Disk usage plugins - Monitor docker host/actual server metrics from sensu containers

Hey team,

Kindly help with the below query

We have hosted sensu/agent containers and Disk check utilization plugin is also working fine.
But we want to monitor the Actual Docker host/VM’s server utilization not the container metrics how can we achieve that (if mounting is the only option).Please suggest how to do this for system metrics also like CPU/Memory etc.

Regards,
Sensu-user

Hey,
Trying to monitor the host processes from inside linux containers (regardless of the container runtime: docker or runc), can be difficult. Honestly, its easier to run an additional sensu-agent as a hosted service, so you can monitor host resources.

But if you are intent on attempting it… you can bind mount the host system’s /proc to location in the container, and try to use it to keep up with process specifics. But mounting system /proc as /proc is probably going to cause problems, so you usually have to mount it somewhere else inside the container, and then have tools know how to select the alternative procfs mount location. This is definitely a “just because you can, doesn’t mean you should” sort of situation. This is the kind of thing I do once, to prove to myself its a bad idea, using a system I can light on fire and walk away from.

Thanks @jspaleta.

We thought of proc/procfs but as u know it will expose all the host information.

How about mounting a named pipe on the container and run a script/Plugin on the host via cronjob/some schedule. Not sure how we can translate the output and feed it to sensu - Some inputs will be very much appreciated.

Have checked the community links almost none has faced this problem of monitoring infrastructure via containers is it us or anyone else has faced this too.

Thanks,
Sensu-user

Hey,

So if you want to use cron jobs, you can have the cron job output a cutdown event json with the check information to the sensu agent’s event endpoint.

https://docs.sensu.io/sensu-go/latest/observability-pipeline/observe-schedule/agent/#create-observability-events-using-the-agent-api

The agent will filling entity level information into the event.

Sensu agents running in containers can access host systems via the network; this even works in public cloud hosted Kubernetes using dnsPolicy:ClusterFirstWithHostNet. If the host is exposing system resource metrics via something like a Prometheus exporter (e.g. Kubelet metrics or Prometheus node_exporter), these can be easily collected with Sensu.

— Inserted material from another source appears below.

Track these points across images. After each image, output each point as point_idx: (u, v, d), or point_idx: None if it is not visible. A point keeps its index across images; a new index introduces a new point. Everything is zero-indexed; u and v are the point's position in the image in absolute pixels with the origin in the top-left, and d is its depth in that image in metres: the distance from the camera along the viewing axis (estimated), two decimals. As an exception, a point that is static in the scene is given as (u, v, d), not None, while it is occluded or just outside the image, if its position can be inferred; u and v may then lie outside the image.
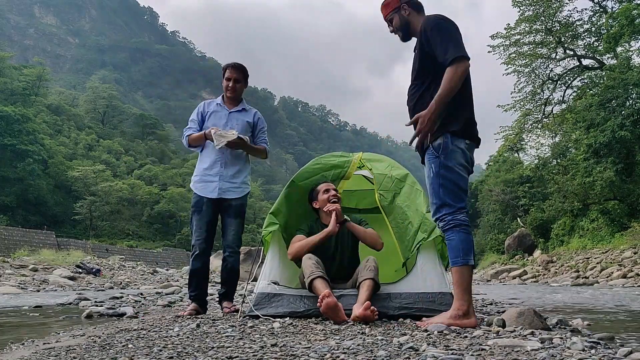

If you are going the route mentioned above (collecting metrics via the host and emitting them to an agent running in a Docker container), you might also be interested in the Sensu Agent StatsD API; see: Agent reference - Sensu Docs

I hope this helps!

2 Likes

Yeah, i forgot about Prometheus node_exporter.

Running the node_exporter as a host level service, and letting sensu agent poll the node_exporter endpoint for metrics is absolutely workable, Generally you have to run something at the host level… just a matter of what the something is.

@Dodge_killer, recent versions of sensu-agent gained support for metric ingestion of Prometheus metric text format directly. So you should be able to run node-exporter on the host, and have a sensu-agent container run a check that is essential just a curl command to the node-exporter endpoint on the host.

1 Like

Thanks @jspaleta @calebhailey ,

Appreciate your quick response, This was indeed helpful.

Hi @jspaleta,

Sorry, As am new to sensu obvious that my lack of knowledge, if I’m missing something obvious.

With the help of Prometheus/Node exporter metrics and sensu/sensu-prometheus-collector plugin i can get the output.

But the question is

  1. how do i set an alert and filter for nodexporter’s CPU/Other metrics over a threshold so that email will be triggered after every critical incident.
  2. Prometheus is already saving the data into TSDB (influxdb) so is it possible can i skip the influxdb handler,and just query the metrics and set the threshold.

You have been a savior in the sensu journey, Kindly help with the above questions,

Regards,
Sensu-user.

Aye! You’ve hit on something there for sure.

This is why my brain probably jumped to running an agent at the host level, so you can run existing checks that provide an instant warn/critical without going through a tsdb first and having to do a query.

The “everything is a metrics” way of thinking puts the alert conditional logic after the tsdb ingestion, which works great for complicated questions that require looking at trending behavior over time.

But if you want to be alerted just based on latest thresholds, it can feel a bit cumbersome to do it that way.

So off the top of my head, you have a couple of options (there are probably more options as well).

  1. you can write a thin wrapper script that runs as the check command that parses the metric you want looking for threshold values from the node exporter metrics, before passing them on as output for sensu-agent to repackage in Sensu’s internal metrics format.

Because the Sensu check definition allows you specify different handlers for status handling and for metric handling… its possible to write your node exporter wrapper script such that it reports non-zero status (triggering an actionable alert via a Sensu event) and also exports the metrics to your tsdb for trending queries to be done later. As long as you don’t disrupt the output by printing information to stdout or stderr and just change the return status.

OR
2) you can write a check that queries the tsdb and reports a warning/critical status based on that query.